* **About this task**
From the data below, set down exactly the lines between the one holding "Hello, hoping i" and the one holding "from the main", inclusive, and no others.

═══ Records to use ═══

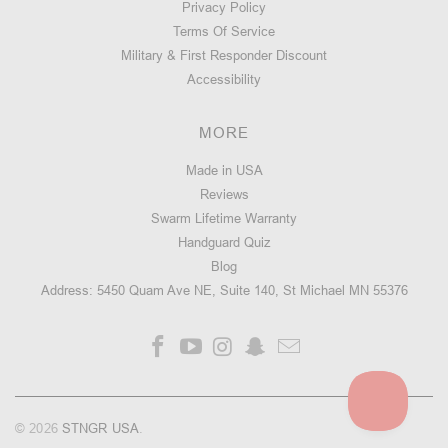
Privacy Policy
Terms Of Service
Military & First Responder Discount
Accessibility
MORE
Made in USA
Reviews
Swarm Lifetime Warranty
Handguard Quiz
Blog
Address: 5450 Quam Ave NE, Suite 140, St Michael MN 55376
© 2026
STNGR USA
.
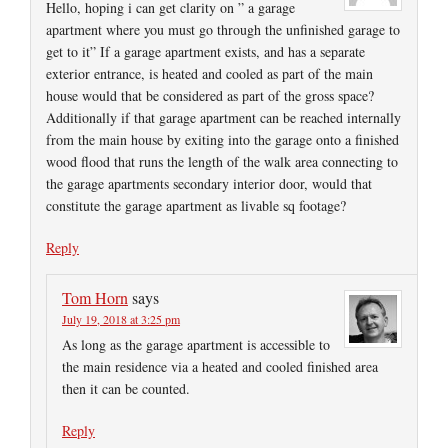
Hello, hoping i can get clarity on ” a garage
apartment where you must go through the unfinished garage to
get to it” If a garage apartment exists, and has a separate
exterior entrance, is heated and cooled as part of the main
house would that be considered as part of the gross space?
Additionally if that garage apartment can be reached internally
from the main house by exiting into the garage onto a finished
wood flood that runs the length of the walk area connecting to
the garage apartments secondary interior door, would that
constitute the garage apartment as livable sq footage?
Reply
Tom Horn
says
July 19, 2018 at 3:25 pm
As long as the garage apartment is accessible to
the main residence via a heated and cooled finished area
then it can be counted.
Reply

═══

* **Written solution**
Hello, hoping i can get clarity on ” a garage
apartment where you must go through the unfinished garage to
get to it” If a garage apartment exists, and has a separate
exterior entrance, is heated and cooled as part of the main
house would that be considered as part of the gross space?
Additionally if that garage apartment can be reached internally
from the main house by exiting into the garage onto a finished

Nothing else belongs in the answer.